About primitive types in keys. There is a method extended from CrudRepository. 
For example in CountryRepository it is:
{code:java}
@Override public Optional<Country> findById(String s);{code}

Therefore we could not write:
{code:java}
public Cache.Entry<String, Country> findById(String s);{code}
 

> Spring Data integration doesn't introspect the fields of the key object
> -----------------------------------------------------------------------
>
>                 Key: IGNITE-13028
>                 URL: https://issues.apache.org/jira/browse/IGNITE-13028
>             Project: Ignite
>          Issue Type: Improvement
>          Components: spring, springdata
>    Affects Versions: 2.8
>            Reporter: Denis A. Magda
>            Assignee: Ilya Kazakov
>            Priority: Major
>              Labels: newbie
>             Fix For: 2.10
>
>
> Suppose you have key and value POJOs associated with Ignite caches/tables:
> * Key: 
> https://github.com/GridGain-Demos/ignite-spring-data-demo/blob/master/src/main/java/org/gridgain/demo/springdata/model/CityKey.java
> * Value: 
> https://github.com/GridGain-Demos/ignite-spring-data-demo/blob/master/src/main/java/org/gridgain/demo/springdata/model/City.java
> The key object includes a couple of fields ({{id}} and {{countryCode}}) that 
> are not visible to the Spring's query-autogeneration feature. For instance, 
> you have to use direct queries if want to get [all the cities with a specific 
> value of {{id}} 
> field|https://github.com/GridGain-Demos/ignite-spring-data-demo/blob/master/src/main/java/org/gridgain/demo/springdata/dao/CityRepository.java#L42]:
> {code:java}
> @Query("SELECT * FROM City WHERE id = ?")
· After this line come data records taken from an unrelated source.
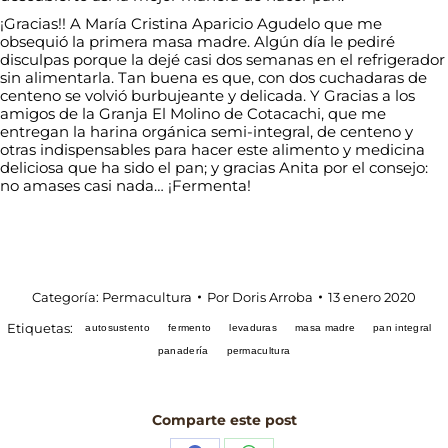
¡Gracias!! A María Cristina Aparicio Agudelo que me
obsequió la primera masa madre. Algún día le pediré
disculpas porque la dejé casi dos semanas en el refrigerador
sin alimentarla. Tan buena es que, con dos cuchadaras de
centeno se volvió burbujeante y delicada. Y Gracias a los
amigos de la Granja El Molino de Cotacachi, que me
entregan la harina orgánica semi-integral, de centeno y
otras indispensables para hacer este alimento y medicina
deliciosa que ha sido el pan; y gracias Anita por el consejo:
no amases casi nada… ¡Fermenta!
Categoría:
Permacultura
Por
Doris Arroba
13 enero 2020
Etiquetas:
autosustento
fermento
levaduras
masa madre
pan integral
panadería
permacultura
Comparte este post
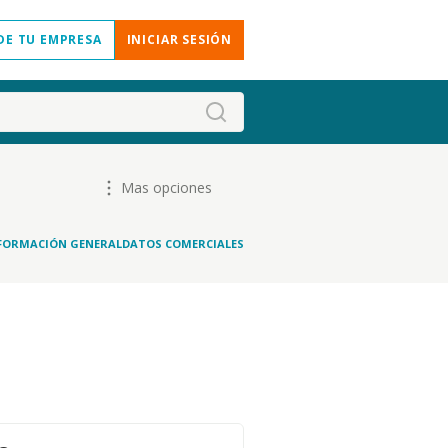
DE TU EMPRESA
INICIAR SESIÓN
Mas opciones
FORMACIÓN GENERAL
DATOS COMERCIALES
> public Cache.Entry<CityKey, City> findById(int id);
> {code}
> If the query-autogeneration feature could introspect the metadata of the key, 
> then you would not need to fall back to the direct queries and would add the 
> following query to the repository:
> {code:java}
> public Cache.Entry<CityKey, City> findById(int id);
> {code}
> The same issue exists if a key is of a primitive type (Integer, String, etc.)